METHODS OF ASSAYING

Assuming that assaying be defined as “the estimation of the commercially important elements in their ores, alloys, or products,” the following classification of methods, though not exhaustive, may be adopted for convenience.

METHODS OF ASSAYING.

method-of-assaying

As examples of these methods repeatedly come under the student’s notice, only a few words of explanation will be given here.

I. Dry (OF Fire) Methods.—These methods involve the direct application of heat by one or more of the following operations:—

Fusion and Reduction, Scorification, Cupellation, Roasting, Distillation. Many of these operations are followed by Inquartation and Parting. These operations have not been included in the foregoing tabulation of methods, as in most cases each operation by itself does not constitute a complete method of assaying, but requires the help of one or more of the other operations mentioned. The operations themselves will be described in detail further on.

II. (a). Gravimetric Methods.—These methods are distinguished in that the element sought for is isolated in such a form (generally as a chemical compound) as to be estimated by weighing on the balance (see Quantitative Analysis, Part II.).
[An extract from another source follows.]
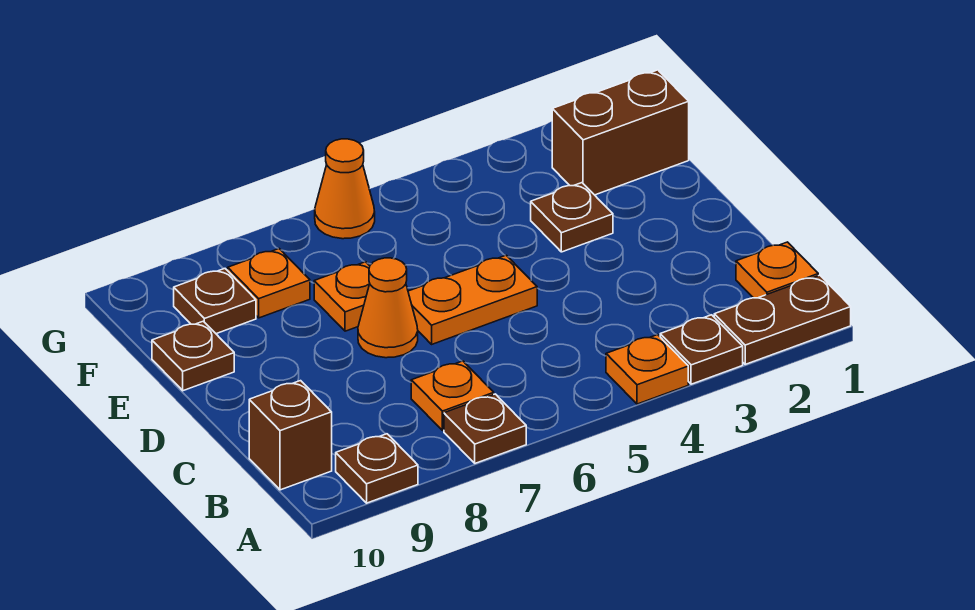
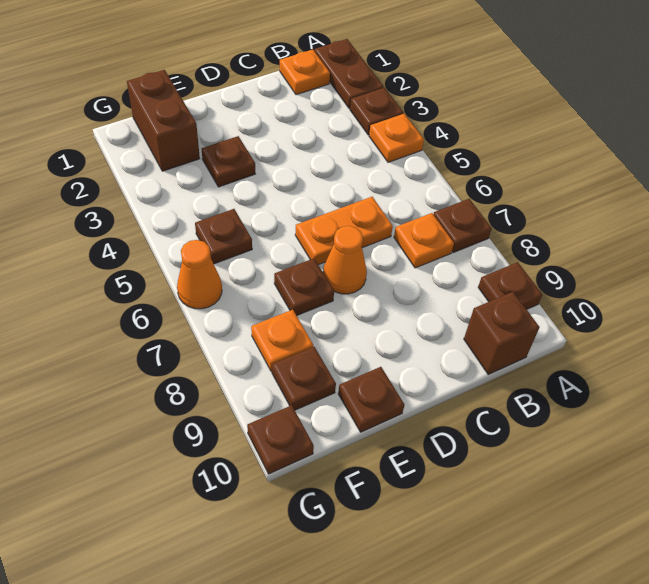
orange plate D5:D6 level 1 -> orange plate C6:D6 level 1
orange plate E7 level 1 -> brown plate E7 level 1
none -> brown plate F5 level 1
none -> brown plate G10 level 1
II. (b). Electrolytic Methods.—These methods are distinguished in that the element sought for is deposited in a weighable form (generally as the uncombined element) by the agency of the electric current. (See Electrolytic Analysis, Part II.)

II. (c). Volumetric Methods.—These methods are distinguished in that the element sought for is obtained in such a state that it may be estimated by the direct measurement of the volume of a liquid. (See Volumetric Analysis, Part II.)

II. (d). Gasometric Methods.—These methods are distinguished in that the element sought for is obtained (free or combined) in the gaseous state, and is then estimated by measurement of its volume. (See Gasometric Analysis, Part II.)

II. (e). Colorimetric Methods.—These methods are distinguished in that the element sought for is estimated by a combination of volumetric methods (II. c.) and the determination of colour tints. (See Colorimetric Analysis, Part II.)

In recent literature the term ‘assay’ is of very wide application. Certain works, for instance, treat of the ‘assay’ of drugs and other vegetable substances. It seems more fitting that the definition of the term be restricted to the determination of the commercially important elements in their ores, alloys, or similar products, and that the term ‘analysis’ be applied to other determinations. Reference to the literature on the subject will show how varied is the definition of this term — a variation of definition ranging from pure ‘fire work’ to ‘general analytical work,’ involving, with some extremists, the estimation of certain organic compounds in drugs.

In modern metallurgical practice the demands made on the assayer are gradually increasing. Besides being expert in the fire-assays of gold, silver, lead, tin, etc., he must have a thorough knowledge of ‘ wet methods ’ as applied to several of the foregoing elements, and more especially as applied to the estimation of copper, iron, zinc, and other elements. He must be competent in volumetric, gravimetric, and electrolytic methods, and in certain technical methods of gas, water, and other analyses. The demand thus made on the resources of the assayer is gradually becoming more severe, and necessitates a more thorough and a wider grasp of general inorganic chemistry than was hitherto considered essential.

As metallurgical science is ever growing, it is but natural to expect that its demands on its ally, assaying, will likewise increase ; and that the supply should meet the demand, it is absolutely essential that the modern assayer should have a thorough grounding in theoretical and practical chemistry, else he will be a mere rule-of-thumb worker, incapable of the least original work, and therefore of little use to his employers when they most need advice and assistance.